Pressure! Speedy Beans!

I was finally convinced to purchase a pressure cooker! The lure of cooking beans in a matter of minutes rather than hours was so compelling that I caved, and I love it!!!!  I have always been afraid of this kitchen tool, not because of personal experience or anything.  I just imagined scalding water and food exploding across my kitchen!  I have been assured that the new versions are much safer (as long as you follow the directions).  Although on first try I did make my husband and daughter stay out of the kitchen just in case, and I stood on the other side of the room eying the sputtering contraption with ill-ease.

  I made 4 different kinds of beans yesterday!  I had to try it out and figured I might just as well get some beans in the freezer for future meals while I was at it!

First try was black eyed peas, then pinto beans, then red beans then black beans.  Guess what we are eating  this week!!?

I must say that this will take some experimenting.  I have found so far that they cook faster than the times given most places (unless most people like mushy beans).  The red beans in particular I overcooked a bit.  The happy part of that is that I was able to try out a new recipe (old but new again).  I have made these before but not with great results.  Beany Brownies!!!!

I don’t remember where I first came across this recipe but here is my own variation. Last time I made these, as directed, I mashed the beans – this left the bean skins still intact.  Beans skins are not desirable in brownies!!  So this time with my overcooked red beans I blended them to silky smoothness first.  Perfect! 

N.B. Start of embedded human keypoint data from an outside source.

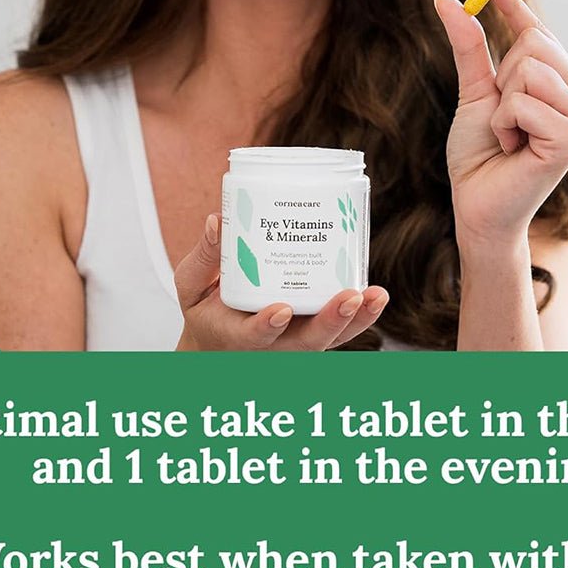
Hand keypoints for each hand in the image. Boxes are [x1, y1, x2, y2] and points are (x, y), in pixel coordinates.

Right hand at [173, 213, 387, 349]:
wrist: (219, 344)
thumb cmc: (206, 311)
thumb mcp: (192, 287)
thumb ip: (204, 256)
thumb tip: (217, 220)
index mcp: (238, 337)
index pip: (254, 337)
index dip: (267, 326)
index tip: (281, 309)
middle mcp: (273, 347)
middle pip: (306, 344)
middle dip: (330, 322)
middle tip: (348, 297)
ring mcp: (297, 343)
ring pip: (331, 340)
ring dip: (355, 320)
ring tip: (375, 295)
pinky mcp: (314, 333)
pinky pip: (341, 330)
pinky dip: (360, 316)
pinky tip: (375, 295)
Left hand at [433, 0, 567, 248]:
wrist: (478, 206)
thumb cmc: (480, 155)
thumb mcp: (474, 92)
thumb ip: (469, 46)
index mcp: (566, 83)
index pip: (538, 31)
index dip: (510, 3)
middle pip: (533, 44)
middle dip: (502, 81)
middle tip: (505, 122)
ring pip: (528, 70)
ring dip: (503, 106)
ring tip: (511, 136)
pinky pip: (525, 100)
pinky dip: (507, 123)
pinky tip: (515, 148)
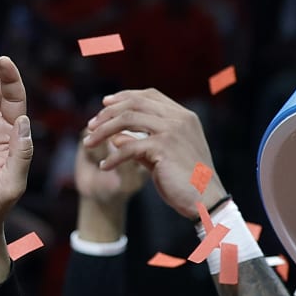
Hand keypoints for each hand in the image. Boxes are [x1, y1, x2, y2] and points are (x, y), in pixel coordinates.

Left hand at [82, 89, 226, 219]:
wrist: (206, 200)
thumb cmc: (186, 181)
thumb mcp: (164, 156)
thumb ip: (141, 143)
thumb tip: (115, 137)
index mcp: (183, 116)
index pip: (149, 95)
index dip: (124, 97)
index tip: (104, 104)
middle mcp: (179, 118)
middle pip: (135, 104)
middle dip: (108, 113)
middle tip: (90, 125)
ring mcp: (172, 131)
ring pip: (127, 120)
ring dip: (103, 131)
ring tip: (88, 143)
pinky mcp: (164, 147)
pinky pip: (129, 147)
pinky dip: (113, 157)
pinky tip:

These are not cakey at all.  I would describe them as mousse-like brownies – lovely overall!!

Beany Brownies
1/2 cup soaked dates
1/4 cup honey
1/2 cup walnuts
1/2 cup melted butter (you could use coconut oil)
1/2 tsp vanilla
1/8 cup instant coffee granules
2 eggs
Put all above in a blender and blend till smooth then mix with below ingredients
1/2 cup cocoa powder
1 cup pureed beans (black or red beans)
Pour into a parchment lined 8×8 pan
Bake 325 for 45 minutes
These will firm up as they cool and taste best if refrigerated.

my red beans – slightly overcooked

I am slowly correcting the times in my little booklet on how to cook with the pressure cooker

into the blender we go!

nice and smooth – no skins for these brownies!

blend other ingredients in blender too then mix in a bowl together and taste the loveliness!

into the oven with parchment paper

yum!  gorgeous!

fudgey and wonderful!!! but wait till cool for real!!!

1 Comment

  • Anonymous

    Jodie,

    I love your blog! It's so much fun to read and you have such great recipes! I have had these brownies before, just slightly different recipe, and they are delicious! Hope you guys are doing well!